**EXERCISE PROMPT:**
Taking the line with "ring dip: (198, 166)" as the first and the line with "index tip: (260, 90)" as the last, set down exactly every line in that range from the entries below, and no more.

Collection entries
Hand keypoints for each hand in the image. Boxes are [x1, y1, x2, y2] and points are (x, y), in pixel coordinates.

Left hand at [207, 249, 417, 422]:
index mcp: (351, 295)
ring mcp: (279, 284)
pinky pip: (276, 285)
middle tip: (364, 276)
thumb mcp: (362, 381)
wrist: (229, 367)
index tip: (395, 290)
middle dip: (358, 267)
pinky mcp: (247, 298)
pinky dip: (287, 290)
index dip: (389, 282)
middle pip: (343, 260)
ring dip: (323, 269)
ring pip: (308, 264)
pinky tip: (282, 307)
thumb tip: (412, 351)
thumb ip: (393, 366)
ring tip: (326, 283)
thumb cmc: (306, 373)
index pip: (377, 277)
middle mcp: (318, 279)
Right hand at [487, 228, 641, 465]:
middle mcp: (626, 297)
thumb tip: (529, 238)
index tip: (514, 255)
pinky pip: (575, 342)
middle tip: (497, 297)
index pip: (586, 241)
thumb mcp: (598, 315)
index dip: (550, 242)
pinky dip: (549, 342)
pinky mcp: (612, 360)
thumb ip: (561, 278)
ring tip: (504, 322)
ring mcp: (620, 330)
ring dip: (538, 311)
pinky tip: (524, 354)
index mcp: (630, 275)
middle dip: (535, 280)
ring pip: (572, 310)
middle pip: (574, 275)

...

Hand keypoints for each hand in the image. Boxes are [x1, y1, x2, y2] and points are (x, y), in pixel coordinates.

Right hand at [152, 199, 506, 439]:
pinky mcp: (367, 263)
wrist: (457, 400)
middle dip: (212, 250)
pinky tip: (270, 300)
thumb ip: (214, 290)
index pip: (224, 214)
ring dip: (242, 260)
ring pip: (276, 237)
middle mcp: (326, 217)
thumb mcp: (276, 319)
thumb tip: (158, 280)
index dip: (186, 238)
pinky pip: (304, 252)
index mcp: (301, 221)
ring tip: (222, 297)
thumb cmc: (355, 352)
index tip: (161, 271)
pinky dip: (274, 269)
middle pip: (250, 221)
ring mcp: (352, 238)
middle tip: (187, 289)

* * *

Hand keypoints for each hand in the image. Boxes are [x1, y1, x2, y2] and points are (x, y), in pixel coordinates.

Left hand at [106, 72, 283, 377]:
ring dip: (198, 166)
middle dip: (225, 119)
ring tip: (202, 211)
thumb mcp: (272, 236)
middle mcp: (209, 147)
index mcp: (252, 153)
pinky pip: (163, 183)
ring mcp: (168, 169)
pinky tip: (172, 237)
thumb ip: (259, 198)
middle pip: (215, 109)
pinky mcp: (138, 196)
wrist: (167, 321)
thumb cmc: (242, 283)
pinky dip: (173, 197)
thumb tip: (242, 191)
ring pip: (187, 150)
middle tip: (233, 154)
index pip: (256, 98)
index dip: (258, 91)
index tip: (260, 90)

**YOUR SOLUTION:**
ring dip: (198, 166)
middle dip: (225, 119)
ring tip: (202, 211)
thumb mcp: (272, 236)
middle mcp: (209, 147)
index mcp: (252, 153)
pinky pip: (163, 183)
ring mcp: (168, 169)
pinky tip: (172, 237)
thumb ip: (259, 198)
middle pip: (215, 109)
pinky mcp: (138, 196)
wrist: (167, 321)
thumb cmc: (242, 283)
pinky dip: (173, 197)
thumb tip: (242, 191)
ring pip: (187, 150)
middle tip: (233, 154)
index pip: (256, 98)
index dip: (258, 91)
index tip: (260, 90)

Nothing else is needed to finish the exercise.